Les herboristes, même s'il n'existe pas de formation officielle, ont passé deux ou trois ans dans une école d'herboristerie, suivent des sessions de formation continue, sont formés aux usages des plantes, aux limites d'emploi, aux contre-indications et à la réglementation. Il faudrait vraiment sécuriser juridiquement cette profession et lui trouver un statut.
Le problème est que la réglementation sur les plantes et l'alimentation est complétement segmentée. Une même plante peut être considérée comme une denrée alimentaire ou comme un produit cosmétique si j'indique qu'elle permet d'adoucir la peau ou qu'elle a un parfum agréable. Or, depuis le 11 juillet 2013, la réglementation sur les cosmétiques est extrêmement compliquée. Elle est certes utile, car les cosmétiques contiennent aujourd'hui des nanomatériaux et des perturbateurs endocriniens, mais le problème est qu'elle est la même pour nous qui mettons trois pétales dans de l'huile d'olive, que l'on fait macérer au soleil avant de la filtrer avec un filtre en papier !
Si je dis que cette même plante peut soigner une égratignure, alors elle n'est plus considérée comme un cosmétique car un cosmétique doit être appliqué sur une peau saine.
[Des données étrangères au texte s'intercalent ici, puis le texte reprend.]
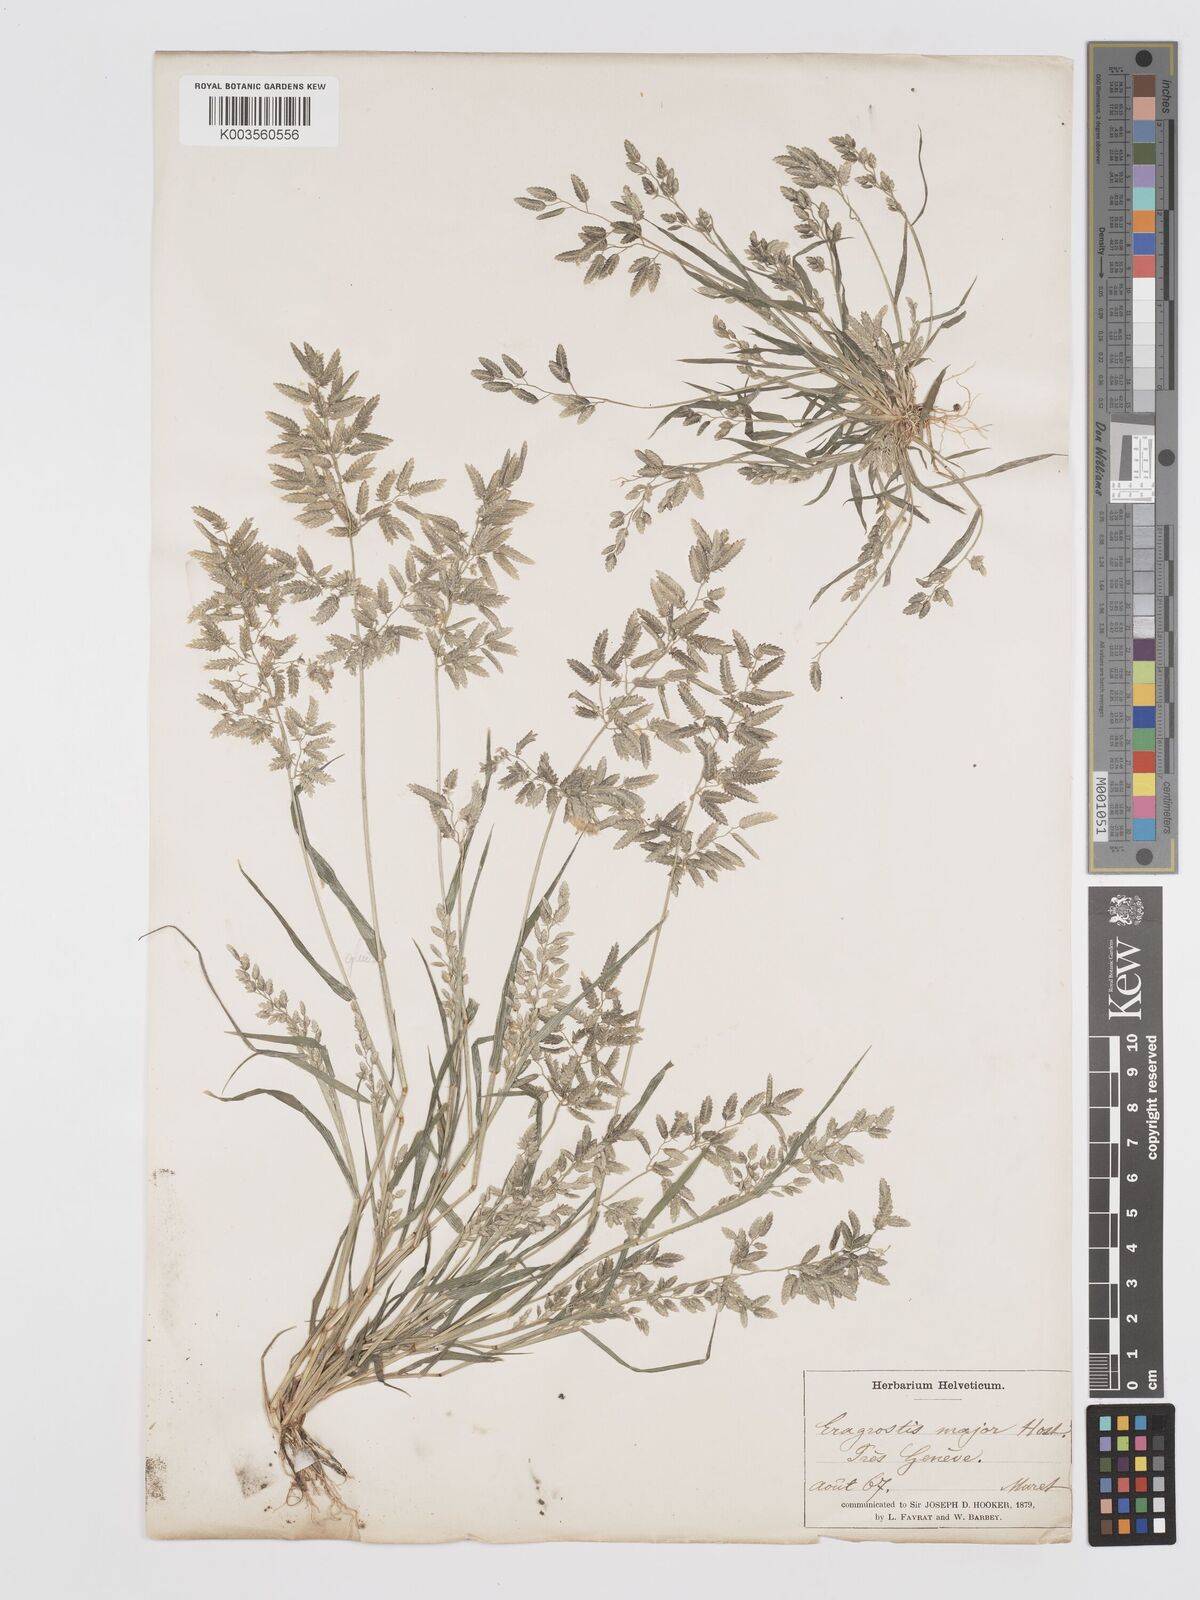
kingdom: Plantae
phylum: Tracheophyta
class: Liliopsida
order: Poales
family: Poaceae
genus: Eragrostis
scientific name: Eragrostis cilianensis
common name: Stinkgrass
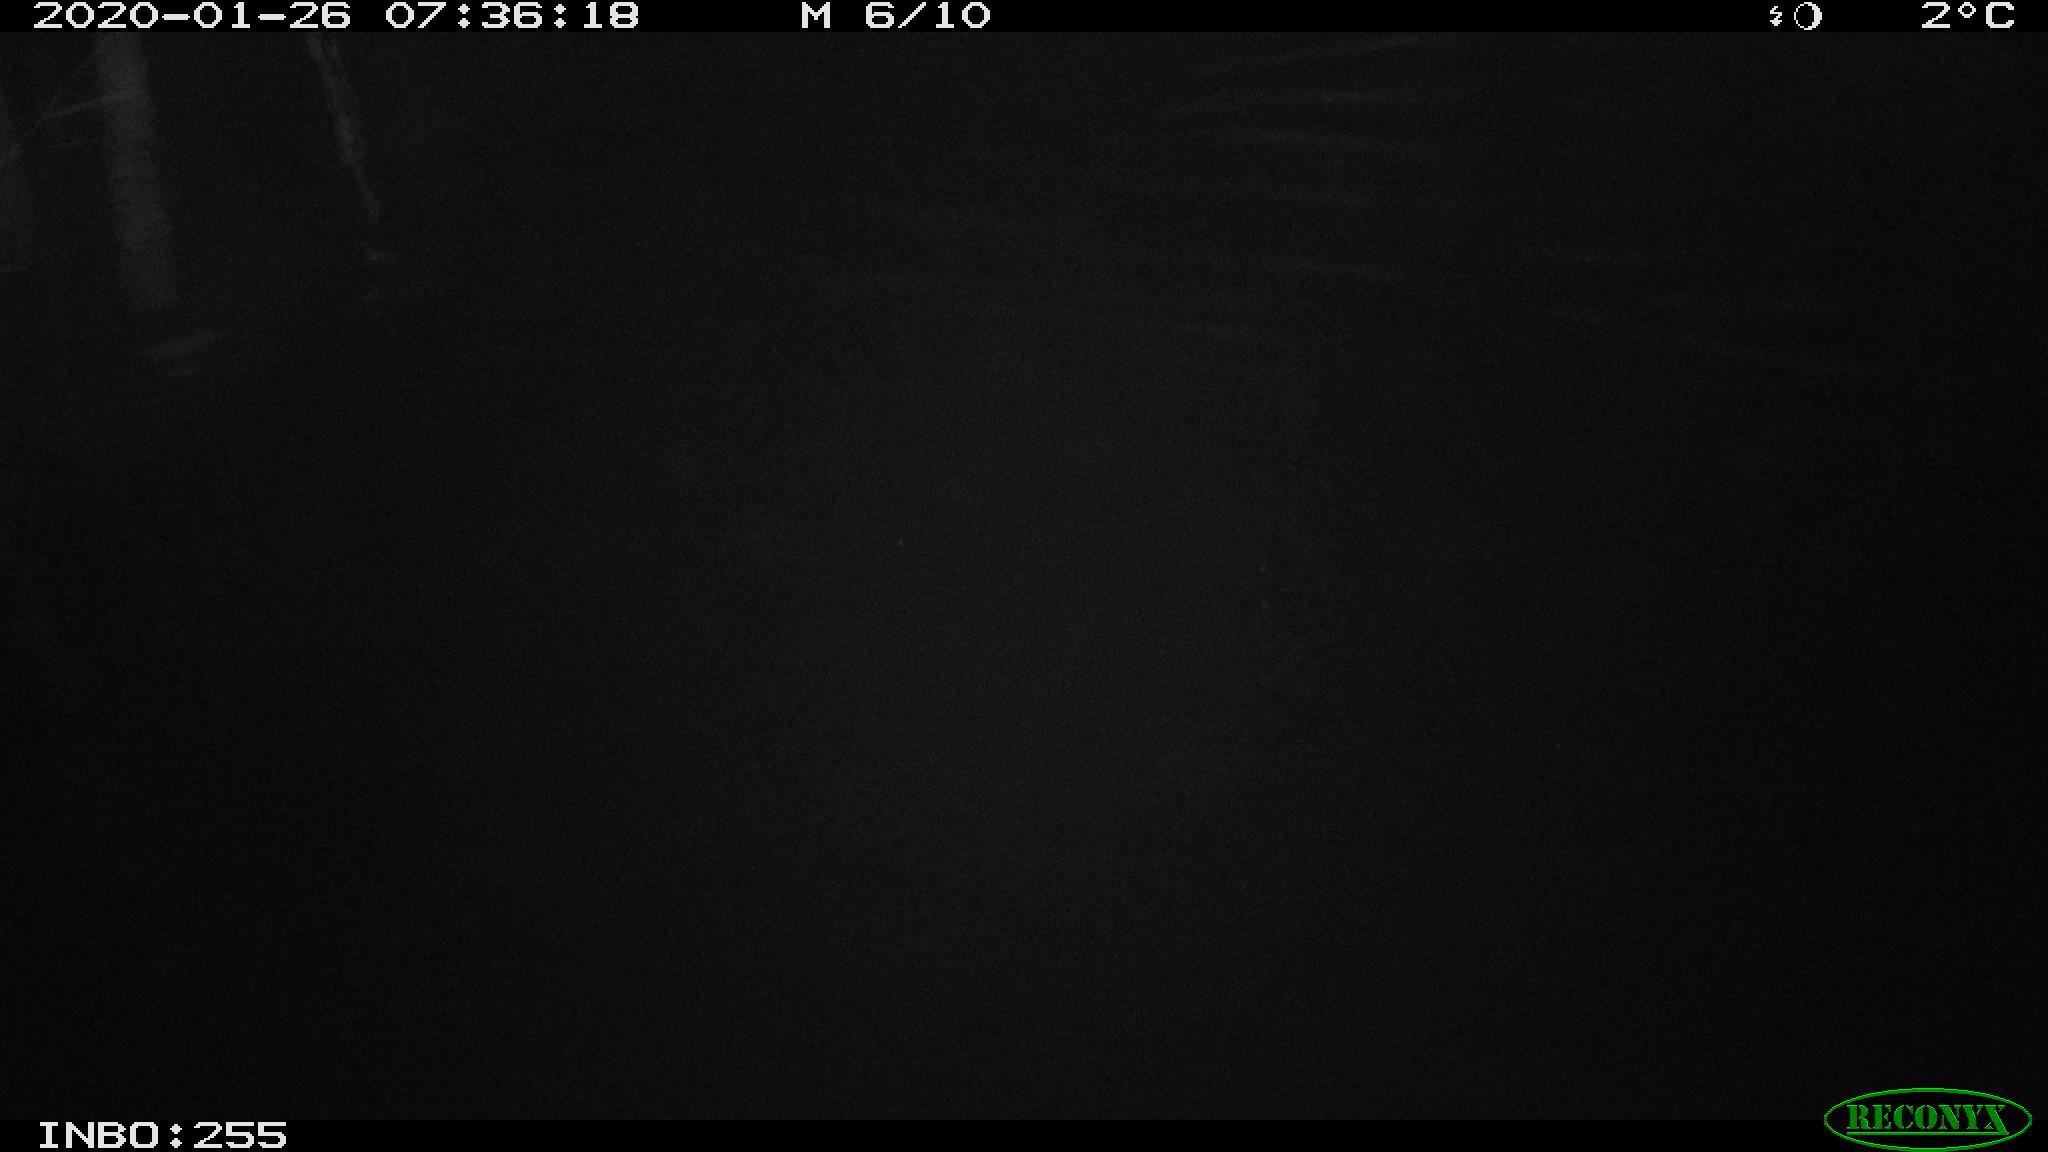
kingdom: Animalia
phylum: Chordata
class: Aves
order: Gruiformes
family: Rallidae
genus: Gallinula
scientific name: Gallinula chloropus
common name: Common moorhen
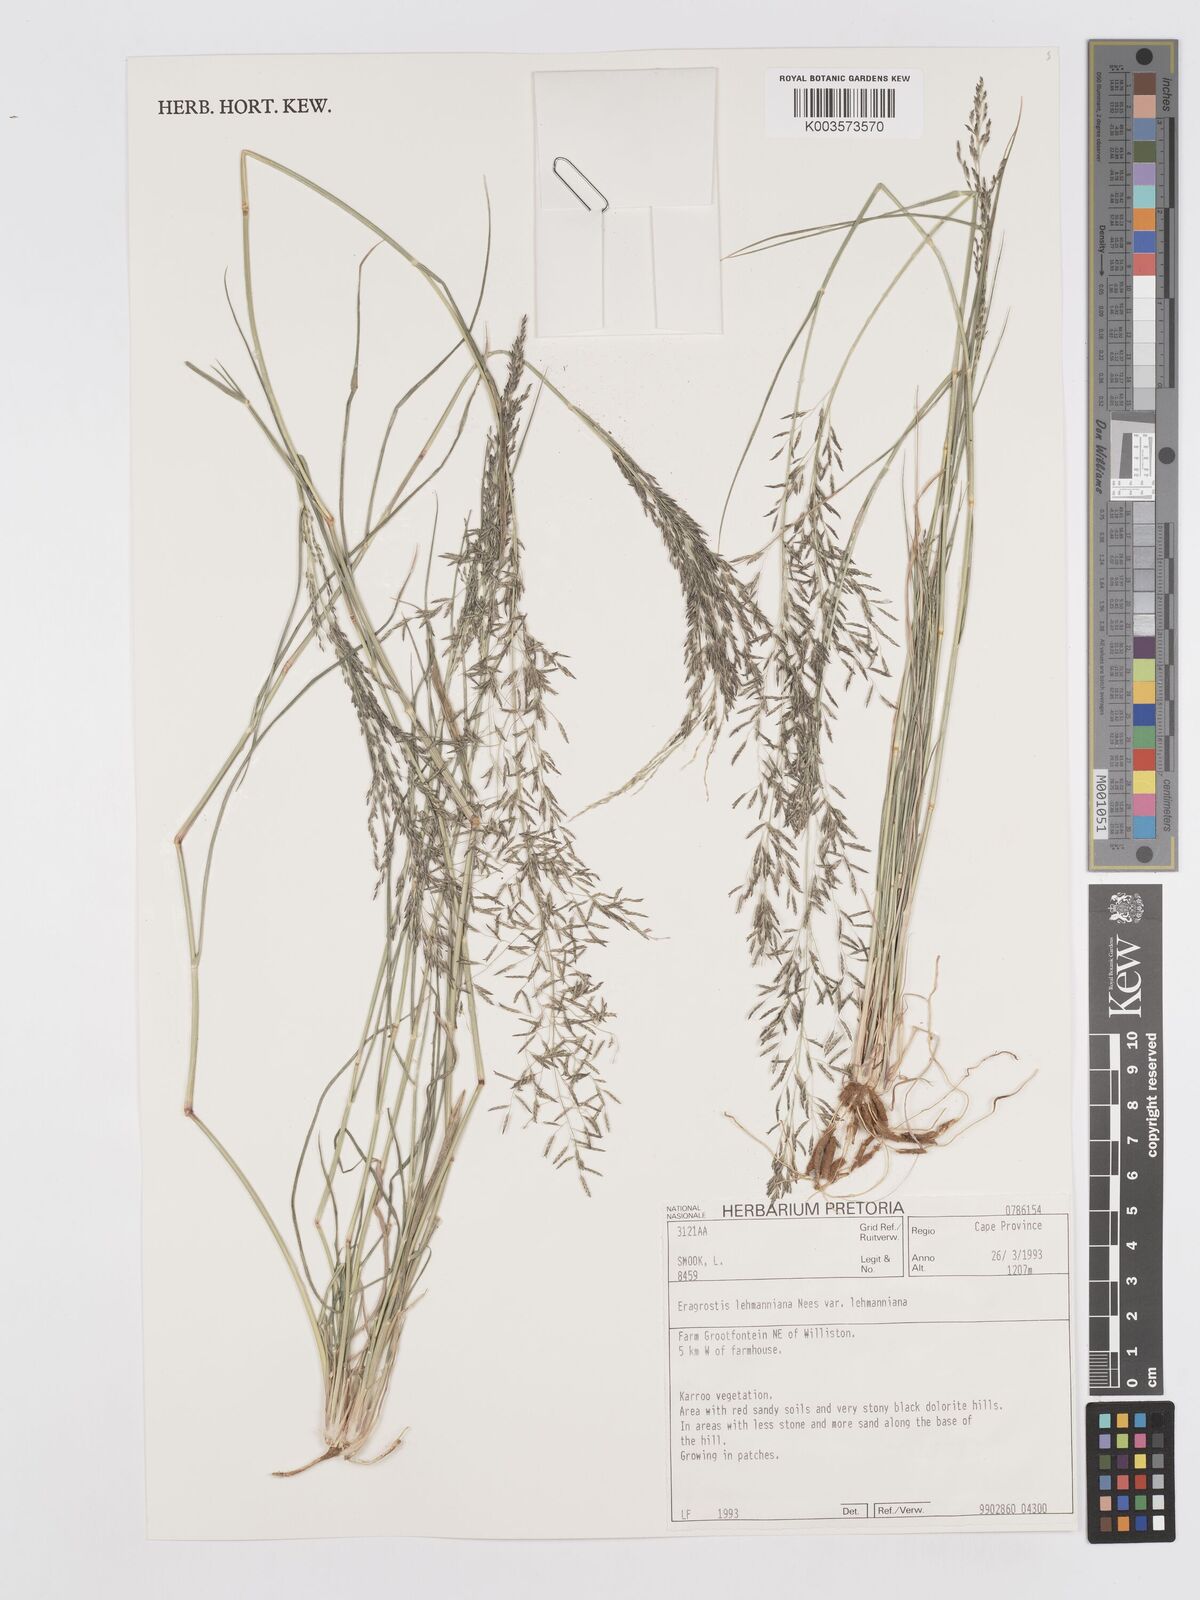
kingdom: Plantae
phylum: Tracheophyta
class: Liliopsida
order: Poales
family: Poaceae
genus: Eragrostis
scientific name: Eragrostis lehmanniana
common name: Lehmann lovegrass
Dès qu'il y a une lésion sur la peau, cette plante devient un médicament. Je dois alors entamer une procédure d'autorisation de mise sur le marché, une procédure dite « simplifiée », qui coûte environ 25 000 euros. Il faut savoir qu'un producteur compte environ une trentaine ou une quarantaine de plantes dans sa gamme. Compte tenu de l'hyper-réglementation, l'offre s'est considérablement réduite ces dernières années. Même les industriels, qui ont pourtant plus de moyens que nous, ne font valider que les plantes qui en valent la peine. On laisse tomber ce qui n'est pas rentable.
Si on veut rétablir le métier d'herboriste, la formation existe. Il faut simplement lui donner un cadre légal, mais aussi trouver un statut particulier pour l'herboriste. On ne peut pas vendre une plante médicinale sans dialogue avec le client. La France porte une grande responsabilité, son offre médicinale étant la plus importante : elle représente 10 % de la biodiversité mondiale si l'on y inclut les territoires d'outre-mer.
Pour conclure, le métier d'herboriste soulève de multiples questions, politiques, techniques, sanitaires, environnementales. Nous avons une belle occasion de répondre aux attentes de la population.